A cento anni dalla nascita, avvenuta il 10 giugno 1907, Modena rende omaggio allo scrittore Antonio Delfini, uno degli autori più originali, eccentrici e incompresi del ‘900. L’appuntamento è per sabato 9 giugno alle 18 nella piazzetta della biblioteca civica di corso Canalgrande 103, che dal novembre 1992 porta il suo nome (informazioni al numero 059 2032940 e nel sito Biblioteche Comune Modena.


L’attore Claudio Ponzana proporrà al pubblico la lettura di pagine scelte dalle opere di Delfini: si spazia da storie tratte dai “Racconti” a brani di “Modena 1831 città della chartreuse”, dalle “Poesie della fine del mondo” a “Note di uno sconosciuto”, da “Misa Bovetti e altre cronache” ai “Diari”.
Ai lettori che prenderanno un libro in prestito, la biblioteca regalerà inoltre un piccolo quaderno con disegni inediti di Stefano Ricci ispirati alle opere di Delfini. Bolognese residente ad Amburgo, docente di Fumetto e grafica contemporanea al Dams di Gorizia e di Disegno all’Università delle arti applicate di Amburgo, Stefano Ricci ha collaborato con numerose riviste italiane e straniere, ha pubblicato libri illustrati e ha lavorato per il teatro. I disegni originali, per concessione della galleria d’arte D406, saranno esposti fino a fine giugno nella Piazzetta della biblioteca. In questo spazio e nella sala della chiesa si potranno ammirare, sempre fino a fine giugno, immagini dalla mostra documentaria curata da Franco Vaccari nel 1983 alla Palazzina dei Giardini di Modena in occasione del ventennale della morte dello scrittore, quando il Servizio biblioteche del Comune promosse il riordino dei manoscritti ritrovati nella villa familiare di Cavezzo (fondo oggi conservato alla Biblioteca Estense), un convegno di studi e una mostra documentaria.

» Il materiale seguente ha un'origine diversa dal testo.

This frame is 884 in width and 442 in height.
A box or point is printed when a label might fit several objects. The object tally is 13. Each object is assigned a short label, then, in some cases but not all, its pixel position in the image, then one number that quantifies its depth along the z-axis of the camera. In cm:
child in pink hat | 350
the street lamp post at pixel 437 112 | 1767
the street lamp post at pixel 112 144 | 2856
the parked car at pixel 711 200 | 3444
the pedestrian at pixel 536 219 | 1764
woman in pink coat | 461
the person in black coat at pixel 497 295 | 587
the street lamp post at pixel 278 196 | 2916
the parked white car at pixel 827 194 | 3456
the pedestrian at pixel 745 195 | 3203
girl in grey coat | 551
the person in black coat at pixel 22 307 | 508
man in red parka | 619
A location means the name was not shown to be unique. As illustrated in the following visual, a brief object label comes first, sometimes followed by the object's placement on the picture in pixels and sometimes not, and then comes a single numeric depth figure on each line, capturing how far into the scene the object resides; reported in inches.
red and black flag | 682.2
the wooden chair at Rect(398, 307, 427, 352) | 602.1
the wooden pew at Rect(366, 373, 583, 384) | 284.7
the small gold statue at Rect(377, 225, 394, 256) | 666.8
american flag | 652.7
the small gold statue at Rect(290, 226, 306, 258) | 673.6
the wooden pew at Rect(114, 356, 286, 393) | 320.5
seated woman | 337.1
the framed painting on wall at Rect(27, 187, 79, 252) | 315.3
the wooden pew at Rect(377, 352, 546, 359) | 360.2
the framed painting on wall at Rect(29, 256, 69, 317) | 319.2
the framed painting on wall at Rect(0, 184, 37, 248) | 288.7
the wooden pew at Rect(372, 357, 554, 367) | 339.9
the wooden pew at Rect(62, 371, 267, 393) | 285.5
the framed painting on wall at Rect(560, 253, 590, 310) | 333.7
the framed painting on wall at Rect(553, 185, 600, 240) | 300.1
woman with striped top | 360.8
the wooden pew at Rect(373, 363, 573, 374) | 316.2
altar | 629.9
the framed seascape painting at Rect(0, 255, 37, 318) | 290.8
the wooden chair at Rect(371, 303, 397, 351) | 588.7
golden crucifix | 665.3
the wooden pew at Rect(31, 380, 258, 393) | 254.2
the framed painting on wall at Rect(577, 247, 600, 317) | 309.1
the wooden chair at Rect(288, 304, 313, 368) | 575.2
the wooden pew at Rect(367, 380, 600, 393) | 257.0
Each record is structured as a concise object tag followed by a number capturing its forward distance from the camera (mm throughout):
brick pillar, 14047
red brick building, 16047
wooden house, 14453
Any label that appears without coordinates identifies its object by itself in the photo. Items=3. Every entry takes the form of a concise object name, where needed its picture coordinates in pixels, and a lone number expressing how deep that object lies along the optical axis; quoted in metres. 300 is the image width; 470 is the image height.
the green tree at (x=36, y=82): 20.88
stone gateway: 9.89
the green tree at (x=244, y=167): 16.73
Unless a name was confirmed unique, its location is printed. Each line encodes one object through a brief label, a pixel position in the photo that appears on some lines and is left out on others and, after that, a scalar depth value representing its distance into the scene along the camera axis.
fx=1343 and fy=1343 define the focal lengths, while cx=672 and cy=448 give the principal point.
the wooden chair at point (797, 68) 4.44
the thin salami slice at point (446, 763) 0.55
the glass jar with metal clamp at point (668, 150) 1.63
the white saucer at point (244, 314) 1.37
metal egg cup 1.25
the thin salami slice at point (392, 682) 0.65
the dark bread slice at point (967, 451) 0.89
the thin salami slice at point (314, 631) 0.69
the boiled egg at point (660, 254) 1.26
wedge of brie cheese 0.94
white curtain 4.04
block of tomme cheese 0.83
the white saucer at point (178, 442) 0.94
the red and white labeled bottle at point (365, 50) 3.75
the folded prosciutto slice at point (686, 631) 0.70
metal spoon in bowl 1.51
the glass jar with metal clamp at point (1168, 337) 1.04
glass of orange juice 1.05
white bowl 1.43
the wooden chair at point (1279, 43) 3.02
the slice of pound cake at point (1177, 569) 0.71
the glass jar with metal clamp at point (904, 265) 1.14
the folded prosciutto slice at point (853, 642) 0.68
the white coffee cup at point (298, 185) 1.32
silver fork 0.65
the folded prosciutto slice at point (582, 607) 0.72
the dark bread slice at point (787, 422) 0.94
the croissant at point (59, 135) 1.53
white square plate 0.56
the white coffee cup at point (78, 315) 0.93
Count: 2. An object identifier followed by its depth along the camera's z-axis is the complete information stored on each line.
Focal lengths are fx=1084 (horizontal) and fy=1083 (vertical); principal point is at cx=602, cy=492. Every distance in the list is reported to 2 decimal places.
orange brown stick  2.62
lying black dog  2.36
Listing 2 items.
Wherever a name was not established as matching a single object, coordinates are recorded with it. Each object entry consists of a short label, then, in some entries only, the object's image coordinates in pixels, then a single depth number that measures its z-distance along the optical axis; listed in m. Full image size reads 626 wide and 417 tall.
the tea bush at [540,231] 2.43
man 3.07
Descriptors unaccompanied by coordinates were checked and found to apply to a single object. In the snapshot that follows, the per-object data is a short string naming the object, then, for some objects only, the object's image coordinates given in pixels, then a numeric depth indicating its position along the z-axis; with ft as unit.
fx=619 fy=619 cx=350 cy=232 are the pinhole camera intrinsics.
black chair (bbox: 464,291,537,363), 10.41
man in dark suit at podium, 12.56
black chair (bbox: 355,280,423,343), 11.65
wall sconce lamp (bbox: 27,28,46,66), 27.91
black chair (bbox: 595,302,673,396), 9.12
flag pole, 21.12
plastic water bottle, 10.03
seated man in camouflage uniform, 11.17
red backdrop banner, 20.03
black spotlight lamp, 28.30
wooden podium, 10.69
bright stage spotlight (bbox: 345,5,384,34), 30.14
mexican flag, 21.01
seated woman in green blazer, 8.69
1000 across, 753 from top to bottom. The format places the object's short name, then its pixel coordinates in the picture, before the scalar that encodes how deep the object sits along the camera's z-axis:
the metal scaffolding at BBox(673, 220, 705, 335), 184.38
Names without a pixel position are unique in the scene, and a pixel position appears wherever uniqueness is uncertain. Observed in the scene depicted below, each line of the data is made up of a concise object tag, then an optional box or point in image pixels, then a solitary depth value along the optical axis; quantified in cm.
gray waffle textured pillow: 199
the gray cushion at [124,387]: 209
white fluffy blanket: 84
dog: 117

“Più passano gli anni, più la figura di Antonio Delfini scrittore e moralista cresce d’importanza agli occhi dei contemporanei” ha scritto il critico Marco Belpoliti. “Delfini è per molti qualcosa di più di un riferimento. Eppure, se c’è qualcosa di inimitabile, è proprio la scrittura di Delfini, il suo modo tutto particolare di fare letteratura senza farla mai.
Ma prima di questi riconoscimenti, lo scrittore conosce una fortuna editoriale travagliata. Nasce a Modena in una ricca famiglia di proprietari terrieri e, anche se non vi risiede in modo regolare, mantiene un legame profondo con la città natale, di cui racconta mirabilmente ambienti e personaggi.
Non compie studi regolari e la sua formazione autodidatta è legata ad amicizie giovanili come quelle con Ugo Guandalini (il futuro editore Guanda) e Mario Pannunzio. Nel 1931 pubblica “Ritorno in città”, raccolta di brevi prose che lo segnala come autore di originale freschezza. Del 1938 è la prima edizione del suo libro più noto, “Il ricordo della Basca”, ristampato nel 1956 con un'”Introduzione” narrativa giudicata il suo capolavoro. Nel 1940 pubblica uno dei pochi testi del surrealismo italiano, “Il fanalino della Battimonda”.
Nel secondo dopoguerra, Delfini è segnato da vicende molto dolorose. Continua a scrivere, ma il suo sradicamento si acuisce. Nel 1957 esce l’antologia “La Rosina perduta”; nel 1960 la raccolta di prose satiriche “Misa Bovetti e altre cronache”. Seguiranno le “Poesie della fine del mondo” (1961) e “Modena 1831 città della Chartreuse” (1962), ultimo libro pubblicato in vita. Nel 1963 “Il ricordo della Basca”, ripubblicato col titolo “I racconti”, vince il Premio Viareggio. Nel 1982 escono postumi i “Diari”.
Ha scritto Natalia Ginzburg, che di Delfini amava la rapidità vertiginosa e la libertà: i suoi racconti “lasciano la sensazione che la vita sia rapidissima, imprevedibile e ferocemente crudele”.